If Mr. Kochis lived in Massachusetts, he would be one of the people whose situation Gov. Mitt Romney's new universal health insurance plan, passed last month, would seek to remedy. Mr. Romney asserts that 40 percent of Massachusetts residents are like Mr. Kochis: not poor enough to qualify for Medicaid, not rich enough to afford their own private insurance. Floating in a health insurance vacuum, they are unlikely to obtain preventative care and often end up needing expensive emergency care. By federal law, hospitals cannot deny anyone life-saving treatment due to inability to pay, so hospitals and taxpayers bleed out the money.

Mr. Romney's solution for the problem of such "free riders" is to make health insurance cheaper through subsidies and tax breaks, and then to require everyone to get it. The new law, though, specifies that individuals must buy insurance provided that it is "affordable." Though the law has been passed, it is still up to the Massachusetts Division of Insurance to determine the guidelines for affordability of packages offered by insurance companies, and then for those insurance companies to agree to offer these "affordable" rates.

"It's a whole new universe that we're exploring," Christopher Goetcheus of the Massachusetts Division of Insurance told WORLD. "It was tough to get the law passed, but it will be even tougher to come up with affordable insurance."

Insurance for a single 25-year-old who lives in the Boston area and purchases an Anthem Blue Cross Blue Shield plan with a $250 deductible costs $608 per month; one who lives in the Springfield area of western Massachusetts pays $536 per month.

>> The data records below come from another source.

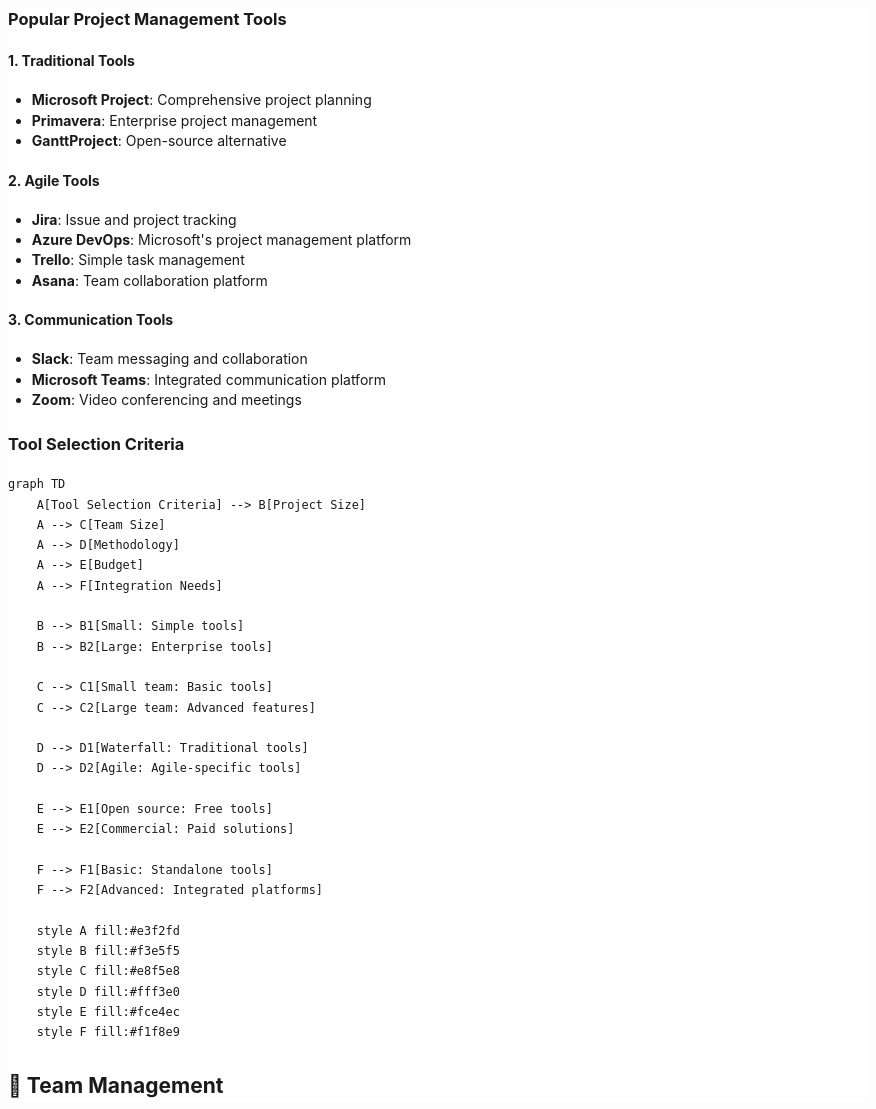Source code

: ### Popular Project Management Tools

#### 1. **Traditional Tools**
- **Microsoft Project**: Comprehensive project planning
- **Primavera**: Enterprise project management
- **GanttProject**: Open-source alternative

#### 2. **Agile Tools**
- **Jira**: Issue and project tracking
- **Azure DevOps**: Microsoft's project management platform
- **Trello**: Simple task management
- **Asana**: Team collaboration platform

#### 3. **Communication Tools**
- **Slack**: Team messaging and collaboration
- **Microsoft Teams**: Integrated communication platform
- **Zoom**: Video conferencing and meetings

### Tool Selection Criteria

```mermaid
graph TD
    A[Tool Selection Criteria] --> B[Project Size]
    A --> C[Team Size]
    A --> D[Methodology]
    A --> E[Budget]
    A --> F[Integration Needs]
    
    B --> B1[Small: Simple tools]
    B --> B2[Large: Enterprise tools]
    
    C --> C1[Small team: Basic tools]
    C --> C2[Large team: Advanced features]
    
    D --> D1[Waterfall: Traditional tools]
    D --> D2[Agile: Agile-specific tools]
    
    E --> E1[Open source: Free tools]
    E --> E2[Commercial: Paid solutions]
    
    F --> F1[Basic: Standalone tools]
    F --> F2[Advanced: Integrated platforms]
    
    style A fill:#e3f2fd
    style B fill:#f3e5f5
    style C fill:#e8f5e8
    style D fill:#fff3e0
    style E fill:#fce4ec
    style F fill:#f1f8e9
```

## 👥 Team Management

In nearby Connecticut, the most comprehensive Anthem Blue Cross Blue Shield plan costs only $283 per month, less than half of the average cost of comparable Massachusetts insurance. Mr. Goetcheus explained the difference by noting that "Massachusetts has the Cadillac of benefits": a blizzard of lobbyist activity has influenced the legislature to pass what are known as "mandated benefits" that include coverage for chiropractic care, infertility treatments, and much more: Massachusetts even has special provisions for people with PKU, a rare genetic disease. The Massachusetts insurance website includes 42 new press releases listing different mandates added to insurance coverage since the late 1990s. These mandates fiercely drive up costs individuals must pay.

Asked whether these highly specific mandated benefits are worth driving up the cost for everyone, Mr. Goetcheus replied, "The legislature makes the playbook. We just use it. Every single mandated benefit must have helped someone along the line, but the bottom line is, they make plans very unaffordable."

If Mr. Romney's plan has overlooked the main reason that insurance premiums are unaffordable in his state, it still leaves Connecticut with the problem of ice-cream-scooper Mike. In Connecticut, insurance is almost half the price charged in Massachusetts, yet many residents remain uninsured, even though a policy that insures purchasers against medical catastrophe can cost as little as $30 per month. Mr. Kochis works at least 45 hours per week and earns over $10 per hour, but says he cannot afford health insurance.

The option of a catastrophic-insurance-only policy receives little publicity and is unsatisfactory to many since it doesn't cover screenings, physicals, prescriptions, or any preventive care. Still, it is "affordable" for Mr. Kochis and many others. That means the Massachusetts law's caveat that insurance must be "affordable" is looking problematic.